Hey Adam, looks like I found you on this ancient thread! We are still suffering this issue worse than ever. Did you find a solution or move to Jamf Connect? What's interesting is that our machines are becoming "unbound" they seem to be still bound, but unable to communicate with the domain controller. Still scratching our heads and Apple has no idea.

When you need IT...get PJ. C. Working as a tech in a private school for over 15 years.

agerson
New Contributor III

It still happens periodically, but it's not at epidemic proportions so we just live with it. What Mac OS are you on? We are on 12.5.1 for our entire fleet. I have a theory that it may have to do with a loss of internet blip at the wrong time. Also, we learned the hard way that AD truncates computer names after a certain number of characters (I don't remember how many). So if you have a naming scheme like Building36-Lab3-Computer-1 it will truncate and when you add Building36-Lab3-Computer-2 it will overwrite the AD record for Building36-Lab3-Computer-1 (which was probably stored as Building36-Lab3-Com) and break the AD connection for the first machine. 

 

We tried JAMF connect, but we are a Google school and JAMF connect does not react well to password changes when using Google as the auth source so that was a deal breaker for us. 

clarkep
New Contributor III

That's interesting about the network blip that could be causing that. We manually rebound a bunch of laptops before deployment and found that after they were shut down for an hour and started up again, they weren't communicating with AD again. We use an AD name that is less than 15 characters so we don't run into the truncated name scenario.

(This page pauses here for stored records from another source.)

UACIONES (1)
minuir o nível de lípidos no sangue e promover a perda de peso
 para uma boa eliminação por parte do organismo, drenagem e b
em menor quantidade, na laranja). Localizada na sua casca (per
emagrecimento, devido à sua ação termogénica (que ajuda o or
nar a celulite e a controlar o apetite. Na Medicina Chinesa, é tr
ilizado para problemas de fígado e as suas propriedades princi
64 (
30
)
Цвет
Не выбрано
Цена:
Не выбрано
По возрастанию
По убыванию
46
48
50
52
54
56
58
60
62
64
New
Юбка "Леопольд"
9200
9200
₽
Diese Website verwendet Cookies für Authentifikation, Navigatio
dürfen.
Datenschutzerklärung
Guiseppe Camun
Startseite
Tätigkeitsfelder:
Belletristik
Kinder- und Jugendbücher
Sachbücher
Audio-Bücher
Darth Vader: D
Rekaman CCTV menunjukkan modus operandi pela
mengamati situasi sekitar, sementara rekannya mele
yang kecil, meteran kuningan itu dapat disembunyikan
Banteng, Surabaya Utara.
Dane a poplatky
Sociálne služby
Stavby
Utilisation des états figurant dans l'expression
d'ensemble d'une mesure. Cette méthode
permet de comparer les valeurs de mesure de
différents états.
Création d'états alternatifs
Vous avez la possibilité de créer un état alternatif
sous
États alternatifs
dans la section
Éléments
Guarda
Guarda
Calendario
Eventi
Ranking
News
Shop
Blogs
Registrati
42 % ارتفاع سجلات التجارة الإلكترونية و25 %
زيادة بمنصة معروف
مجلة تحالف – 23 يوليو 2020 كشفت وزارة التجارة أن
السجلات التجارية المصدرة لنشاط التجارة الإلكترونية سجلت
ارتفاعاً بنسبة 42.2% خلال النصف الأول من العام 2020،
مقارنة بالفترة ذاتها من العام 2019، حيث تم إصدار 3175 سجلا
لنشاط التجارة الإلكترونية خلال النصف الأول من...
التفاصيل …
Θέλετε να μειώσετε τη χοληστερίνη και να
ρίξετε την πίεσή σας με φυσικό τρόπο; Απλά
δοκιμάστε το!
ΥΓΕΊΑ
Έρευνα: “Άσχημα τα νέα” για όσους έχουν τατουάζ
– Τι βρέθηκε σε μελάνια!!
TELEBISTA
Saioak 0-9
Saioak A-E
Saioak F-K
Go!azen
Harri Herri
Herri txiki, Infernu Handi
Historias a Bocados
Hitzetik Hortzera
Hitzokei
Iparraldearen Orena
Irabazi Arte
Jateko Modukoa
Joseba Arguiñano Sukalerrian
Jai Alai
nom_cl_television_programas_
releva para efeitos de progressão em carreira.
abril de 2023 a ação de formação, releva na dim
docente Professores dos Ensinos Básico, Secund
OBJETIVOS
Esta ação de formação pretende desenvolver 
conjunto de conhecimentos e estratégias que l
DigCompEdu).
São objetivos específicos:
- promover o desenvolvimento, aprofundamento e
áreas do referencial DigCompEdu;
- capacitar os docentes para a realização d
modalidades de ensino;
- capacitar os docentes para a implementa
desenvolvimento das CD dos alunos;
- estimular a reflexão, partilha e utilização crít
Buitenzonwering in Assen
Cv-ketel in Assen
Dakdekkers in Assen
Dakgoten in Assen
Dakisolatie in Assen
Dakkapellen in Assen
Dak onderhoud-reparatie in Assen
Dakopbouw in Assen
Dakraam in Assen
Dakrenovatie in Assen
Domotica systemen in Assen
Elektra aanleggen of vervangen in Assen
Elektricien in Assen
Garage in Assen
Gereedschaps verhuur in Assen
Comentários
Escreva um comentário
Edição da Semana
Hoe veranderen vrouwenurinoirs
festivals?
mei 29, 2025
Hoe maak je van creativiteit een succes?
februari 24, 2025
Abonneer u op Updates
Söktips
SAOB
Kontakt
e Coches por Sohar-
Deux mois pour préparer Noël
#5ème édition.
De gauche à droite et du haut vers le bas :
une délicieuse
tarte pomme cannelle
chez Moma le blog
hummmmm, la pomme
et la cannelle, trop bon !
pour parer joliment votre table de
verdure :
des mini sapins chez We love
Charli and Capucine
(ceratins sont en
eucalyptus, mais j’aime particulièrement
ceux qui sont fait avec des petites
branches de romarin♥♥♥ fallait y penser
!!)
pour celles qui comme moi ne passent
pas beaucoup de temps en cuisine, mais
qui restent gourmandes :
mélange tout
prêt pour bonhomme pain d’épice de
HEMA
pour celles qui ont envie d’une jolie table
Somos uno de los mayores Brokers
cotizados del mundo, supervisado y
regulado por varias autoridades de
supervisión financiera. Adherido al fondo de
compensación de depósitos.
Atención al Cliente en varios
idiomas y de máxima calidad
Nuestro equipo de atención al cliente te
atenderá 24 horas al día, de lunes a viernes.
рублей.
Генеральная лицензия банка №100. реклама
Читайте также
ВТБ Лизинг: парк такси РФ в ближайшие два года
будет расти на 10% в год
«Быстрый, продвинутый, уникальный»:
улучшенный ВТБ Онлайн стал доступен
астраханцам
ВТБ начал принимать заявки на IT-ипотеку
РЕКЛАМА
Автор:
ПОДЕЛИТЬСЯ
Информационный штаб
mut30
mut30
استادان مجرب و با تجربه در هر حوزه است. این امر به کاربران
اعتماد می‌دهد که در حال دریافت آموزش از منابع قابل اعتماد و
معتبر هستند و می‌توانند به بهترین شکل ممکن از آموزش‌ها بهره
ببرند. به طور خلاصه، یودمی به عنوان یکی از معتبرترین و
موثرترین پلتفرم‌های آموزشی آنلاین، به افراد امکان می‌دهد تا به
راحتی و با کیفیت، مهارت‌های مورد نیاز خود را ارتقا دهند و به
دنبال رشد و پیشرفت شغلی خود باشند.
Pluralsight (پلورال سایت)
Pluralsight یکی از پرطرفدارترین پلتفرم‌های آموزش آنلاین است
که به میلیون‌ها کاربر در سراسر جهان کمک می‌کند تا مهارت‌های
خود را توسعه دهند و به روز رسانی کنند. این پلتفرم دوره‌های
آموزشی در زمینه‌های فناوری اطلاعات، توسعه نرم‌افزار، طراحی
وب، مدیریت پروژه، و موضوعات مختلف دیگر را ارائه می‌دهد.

We are really feeling the pain with the AD stuff now because we rely on it for authenticated printing, lightspeed and getting wifi access of course. 

That is not great to hear about Jamf Connect, because Google would be the next logical step for authentication since we use it for almost everything else here at school. 

When you need IT...get PJ. C. Working as a tech in a private school for over 15 years.